Szef PO dodał, że "być może dzisiaj już w każdej polskiej szkole jest jakieś dziecko z in vitro, kochane przez rodziców, dziadków". – I to dziecko dostanie do ręki podręcznik i przeczyta w tym podręczniku, że jest dzieckiem z hodowli, którego nikt nie kocha – powiedział.
– Jeśli coś takiego proponuje się polskiej szkole, polskim dzieciom, polskim rodzicom, to znaczy, że moim zdaniem dla nich nie ma granic łajdactwa, nie ma takiej linii, której nie przekroczą – podsumował Tusk.
Roszkowski odpowiada
Do słów Donalda Tuska odniósł się autor podręcznika do HiT-u. Jak powiedział Wojciech Roszkowski w wywiadzie dla portalu wPolityce, słowa Donalda Tuska są manipulacją.

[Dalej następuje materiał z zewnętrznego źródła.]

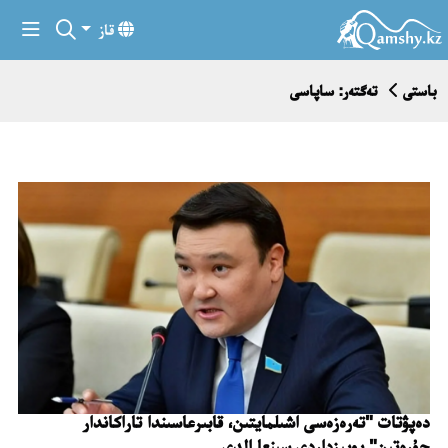
قاز
باستى
تەگتەر: ساپاسى
دەپۋتات "تەرەزەسى اشىلمايتىن، قابىرعاسىندا تاراكاندار
جۇرەتىن" پويىزداردى سىنعا الدى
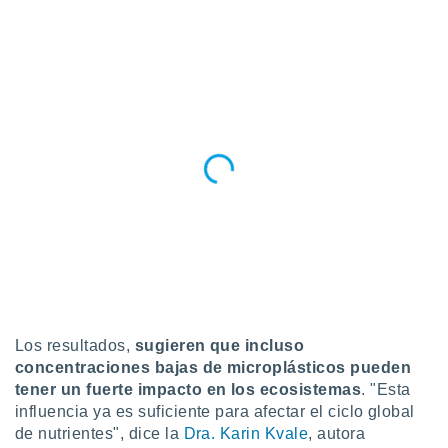
Los resultados,
sugieren que incluso
concentraciones bajas de microplásticos pueden
tener un fuerte impacto en los ecosistemas
. "Esta
influencia ya es suficiente para afectar el ciclo global
de nutrientes", dice la
Dra. Karin Kvale
, autora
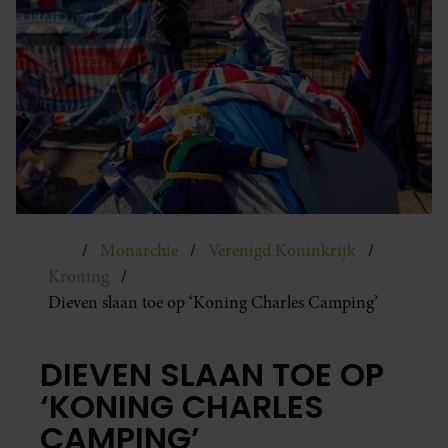
Monarchie
Verenigd Koninkrijk
Kroning
Dieven slaan toe op ‘Koning Charles Camping’
DIEVEN SLAAN TOE OP
‘KONING CHARLES
CAMPING’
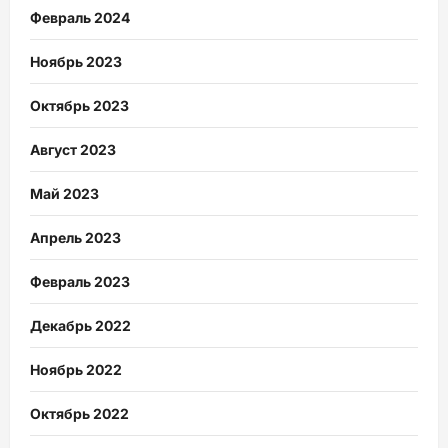
Февраль 2024
Ноябрь 2023
Октябрь 2023
Август 2023
Май 2023
Апрель 2023
Февраль 2023
Декабрь 2022
Ноябрь 2022
Октябрь 2022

– Po pierwsze w tekście nie ma sformułowania „in vitro”, a po drugie z niego nijak nie może wynikać, że potępiam ludzi płodzących dzieci metodą in vitro. Pytam tylko, kto będzie kochał dzieci, które powstają w tym całym zamieszaniu, związanym z konstrukcją nowego człowieka. Ten fragment dotyczy kwestii bioetyki i zamieszania wokół płodności. Chciałem bardzo wyraźnie powiedzieć, do czego zmierzają eksperymenty na rodzinie itd. Zostawiam kwestię oceny metody in vitro na lekcje wychowania w rodzinie czy wychowania seksualnego, bo to jest kwestia bardziej szczegółowa – tłumaczył portalowi autor podręcznika.
Roszkowski skomentował także słowa Donalda Tuska o "ładactwie".
– Jeżeli ktoś uważa, że to jest łajdactwo, jak mówił pan premier Tusk, to niech czyta ze zrozumieniem. To się wpisuje w walkę polityczną, a ja się nie prosiłem o wejście w wielką politykę i z panem premierem nie mam ochoty polemizować, natomiast nazywanie podręcznika „łajdactwem” wymaga jednak komentarza. Są pewne granice w dyskursie publicznym, żeby nie używać takich słów w stosunku do czegoś, czego się nie rozumie – powiedział autor książki.
Ostra reakcja opinii publicznej
Fragment spotkał się z ostrą krytyką nie tylko Donalda Tuska. Krytyczny głos w sprawie określenia metody in vitro mianem "produkcji dzieci" zabrał nawet rządowy ekspert, Błażej Kmieciak.
Przewodniczący Państwowej Komisji ds. Pedofilii skomentował cytat na Twitterze. Jak napisał, jego zdanie na temat in vitro zmieniło się po debacie, na którą został zaproszony.
"Miałem mówić o zagrożeniach. Głosiłem pewnie moje stanowisko. Nagle pod pulpit podeszła mała dziewczynka poczęta w ten sposób... I "mądrość" prysła. Mam wątpliwości etyczne dotyczące tej metody, ale dziecko nie jest produktem, jest cudem!!!", napisał.
Książka do HiT prof. Wojciecha Roszkowskiego był wielokrotnie krytykowany również z innych powodów. Jednocześnie spotkał się z aprobatą szefa resortu edukacji, Przemysława Czarnka. Jak powiedział minister, "podręcznik jest znakomity".